■ Text under study
# # # # #

This is how to install and trust an internal Root CA and Intermediate CA on a UniFi Dream Machine SE (UDM-SE). Yes, I did this. I do not talk about anything on this site that I have not tested and used myself.

Why do this?

If you're running your own PKI (which you should if you're serious about infrastructure security), this allows you to:

  • Eliminate browser/security warnings for internal services
  • Secure internal HTTPS endpoints (UniFi, PBX, apps, etc.)
  • Enable TLS inspection / validation in enterprise environments
  • Build toward Zero Trust architecture

Architecture

Your PKI should look like this:

Root CA (offline)
   ↓
Intermediate CA (online)
   ↓
Issued Certificates (servers, services, devices)

The goal is to make the UDM-SE trust your Root + Intermediate chain.

# # # # #

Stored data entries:
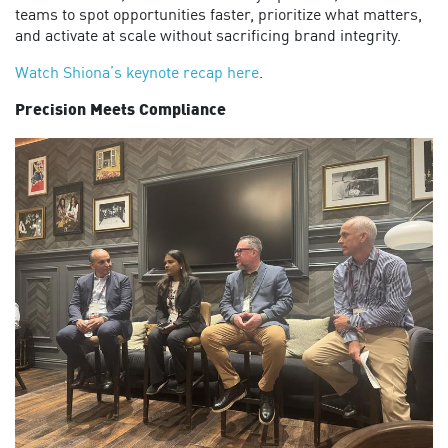
teams to spot opportunities faster, prioritize what matters,
and activate at scale without sacrificing brand integrity.
Watch Shiona’s
keynote
recap here
.
Precision Meets Compliance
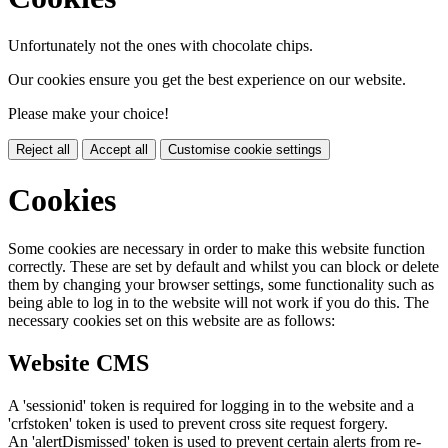
Unfortunately not the ones with chocolate chips.
Our cookies ensure you get the best experience on our website.
Please make your choice!
Reject all
Accept all
Customise cookie settings
Cookies
Some cookies are necessary in order to make this website function
correctly. These are set by default and whilst you can block or delete
them by changing your browser settings, some functionality such as
being able to log in to the website will not work if you do this. The
necessary cookies set on this website are as follows:
Website CMS
A 'sessionid' token is required for logging in to the website and a
'crfstoken' token is used to prevent cross site request forgery.
An 'alertDismissed' token is used to prevent certain alerts from re-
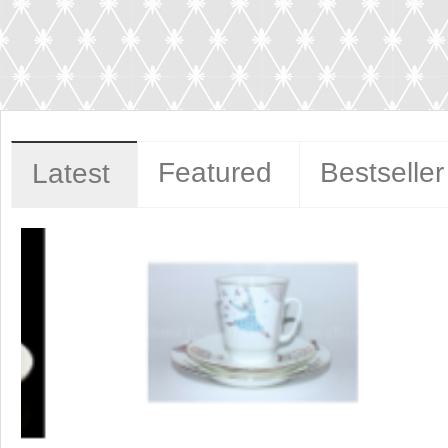
Featured
Bestseller
Latest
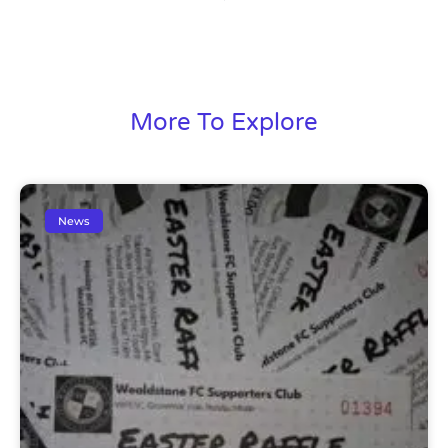
More To Explore
News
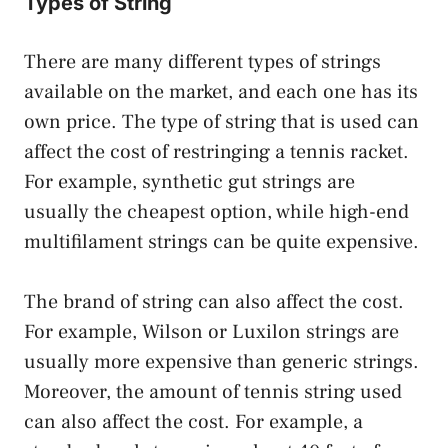
Types of String
There are many different types of strings
available on the market, and each one has its
own price. The type of string that is used can
affect the cost of restringing a tennis racket.
For example, synthetic gut strings are
usually the cheapest option, while high-end
multifilament strings can be quite expensive.
The brand of string can also affect the cost.
For example, Wilson or Luxilon strings are
usually more expensive than generic strings.
Moreover, the amount of tennis string used
can also affect the cost. For example, a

# # # # #

■ Directive
From the UDM-SE certificate guide, return the passage that opens with the words containing "Your PKI should" and closes with "Root + Intermediate chain.", copied word for word.

■ Answer section
Your PKI should look like this:

Root CA (offline)
   ↓
Intermediate CA (online)
   ↓
Issued Certificates (servers, services, devices)

The goal is to make the UDM-SE trust your Root + Intermediate chain.